Work task:
Could you please repeat the entries below word for word, with the images left out?

Data excerpts:
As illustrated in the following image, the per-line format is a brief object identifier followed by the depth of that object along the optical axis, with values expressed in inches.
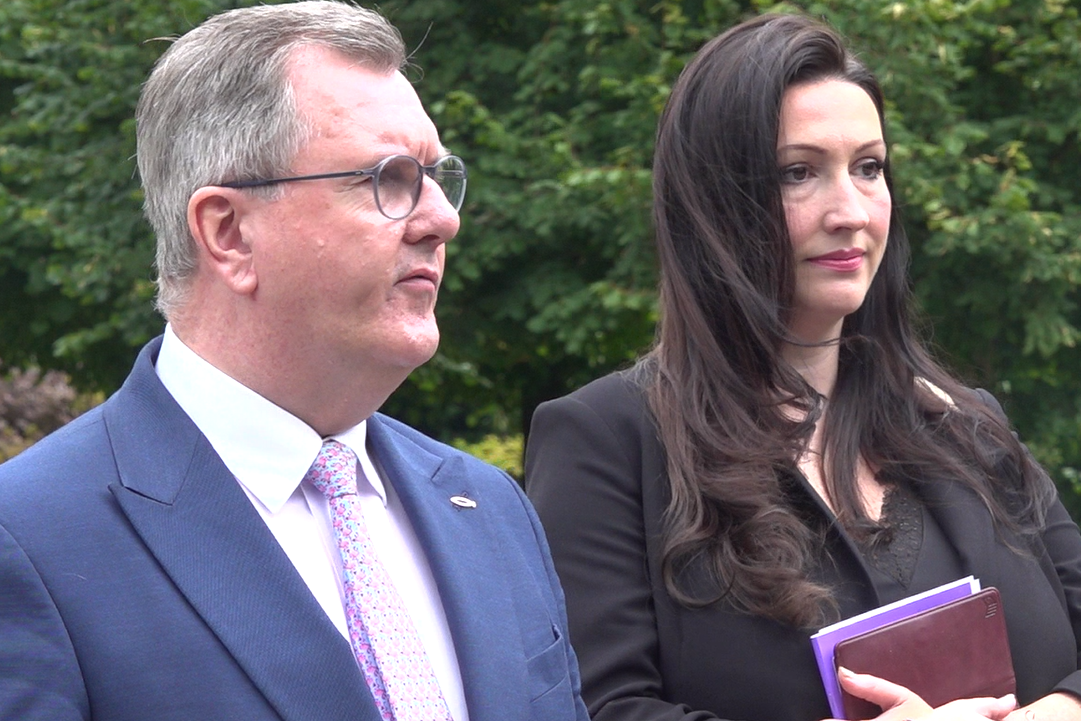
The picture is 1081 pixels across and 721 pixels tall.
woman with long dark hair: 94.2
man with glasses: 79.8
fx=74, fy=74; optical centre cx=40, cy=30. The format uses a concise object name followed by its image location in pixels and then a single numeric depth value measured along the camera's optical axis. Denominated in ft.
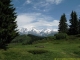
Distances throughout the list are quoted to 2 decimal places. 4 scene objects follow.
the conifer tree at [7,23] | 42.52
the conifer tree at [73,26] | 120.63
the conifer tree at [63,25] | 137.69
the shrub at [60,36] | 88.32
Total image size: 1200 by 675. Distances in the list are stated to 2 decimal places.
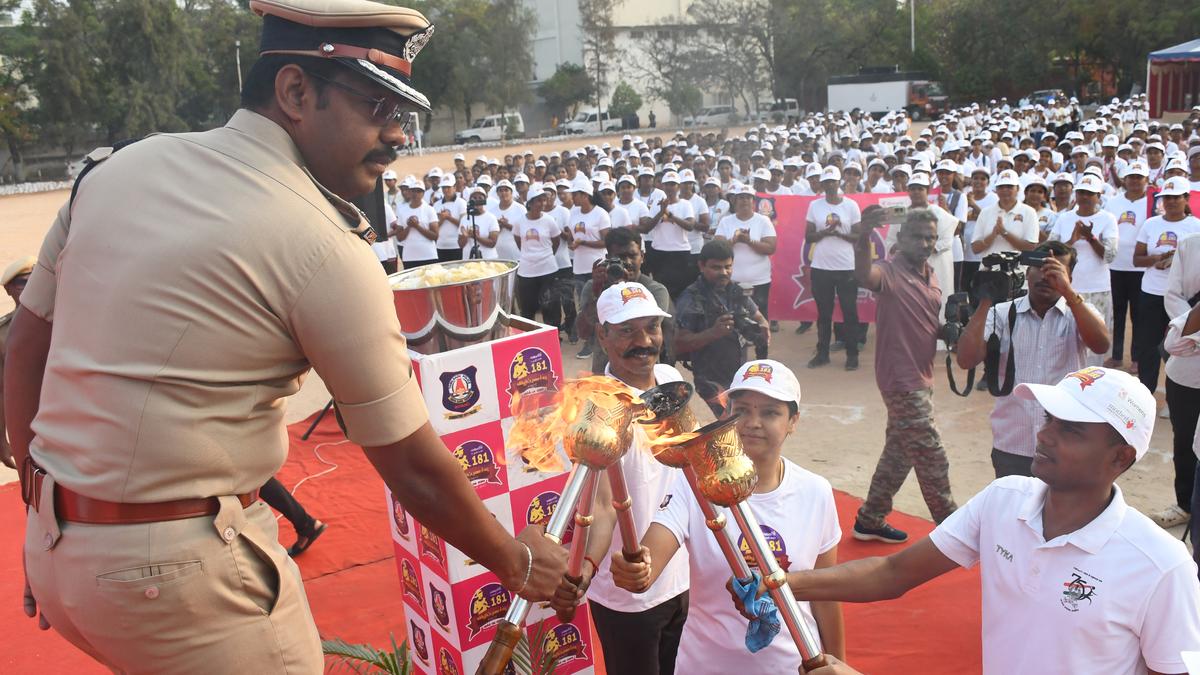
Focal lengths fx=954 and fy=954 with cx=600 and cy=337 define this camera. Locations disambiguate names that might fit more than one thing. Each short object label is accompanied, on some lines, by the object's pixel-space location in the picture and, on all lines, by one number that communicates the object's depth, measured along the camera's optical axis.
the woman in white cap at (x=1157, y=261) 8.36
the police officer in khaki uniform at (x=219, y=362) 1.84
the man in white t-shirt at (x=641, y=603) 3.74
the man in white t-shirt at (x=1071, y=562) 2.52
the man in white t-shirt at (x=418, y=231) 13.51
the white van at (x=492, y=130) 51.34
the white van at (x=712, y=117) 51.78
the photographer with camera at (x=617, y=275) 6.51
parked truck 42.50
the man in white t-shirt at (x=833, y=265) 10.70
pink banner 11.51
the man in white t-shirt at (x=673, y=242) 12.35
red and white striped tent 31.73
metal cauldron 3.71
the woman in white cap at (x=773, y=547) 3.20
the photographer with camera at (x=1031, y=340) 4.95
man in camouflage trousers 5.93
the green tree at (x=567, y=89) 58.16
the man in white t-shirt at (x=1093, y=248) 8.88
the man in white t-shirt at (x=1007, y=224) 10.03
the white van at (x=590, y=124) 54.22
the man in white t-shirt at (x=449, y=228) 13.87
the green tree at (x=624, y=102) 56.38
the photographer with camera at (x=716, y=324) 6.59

Exercise response:
As illustrated in the following image, the per-line format is a brief object identifier followed by the depth of that object along the optical axis, with values expressed in inches.
The picture is 1081 pixels across and 721 pixels tall.
woman with long dark hair: 94.2
man with glasses: 79.8
fx=74, fy=74; optical centre cx=40, cy=30. The format uses a concise object name followed by its image location in pixels and then a single numeric depth value measured along the camera's optical axis. Denominated in ft.
Distances throughout the list are quoted to 2 decimal places. 4 scene objects follow.
the conifer tree at [7,23] | 42.52
the conifer tree at [73,26] | 120.63
the conifer tree at [63,25] | 137.69
the shrub at [60,36] | 88.32
Total image size: 1200 by 675. Distances in the list are stated to 2 decimal places.
Focal lengths fx=954 and fy=954 with cx=600 and cy=337 define this camera. Locations disambiguate names that might fit more than one thing. Each short object label is accompanied, on some lines, by the object's pixel-space location in the picture and, on all lines, by one number that communicates the object's depth, measured along the camera's optical axis.
the woman in white cap at (x=1157, y=261) 8.36
the police officer in khaki uniform at (x=219, y=362) 1.84
the man in white t-shirt at (x=641, y=603) 3.74
the man in white t-shirt at (x=1071, y=562) 2.52
the man in white t-shirt at (x=418, y=231) 13.51
the white van at (x=492, y=130) 51.34
the white van at (x=712, y=117) 51.78
the photographer with camera at (x=617, y=275) 6.51
parked truck 42.50
the man in white t-shirt at (x=833, y=265) 10.70
pink banner 11.51
the man in white t-shirt at (x=673, y=242) 12.35
red and white striped tent 31.73
metal cauldron 3.71
the woman in white cap at (x=773, y=547) 3.20
the photographer with camera at (x=1031, y=340) 4.95
man in camouflage trousers 5.93
the green tree at (x=567, y=89) 58.16
the man in white t-shirt at (x=1093, y=248) 8.88
the man in white t-shirt at (x=1007, y=224) 10.03
the white van at (x=590, y=124) 54.22
the man in white t-shirt at (x=449, y=228) 13.87
the green tree at (x=624, y=102) 56.38
the photographer with camera at (x=716, y=324) 6.59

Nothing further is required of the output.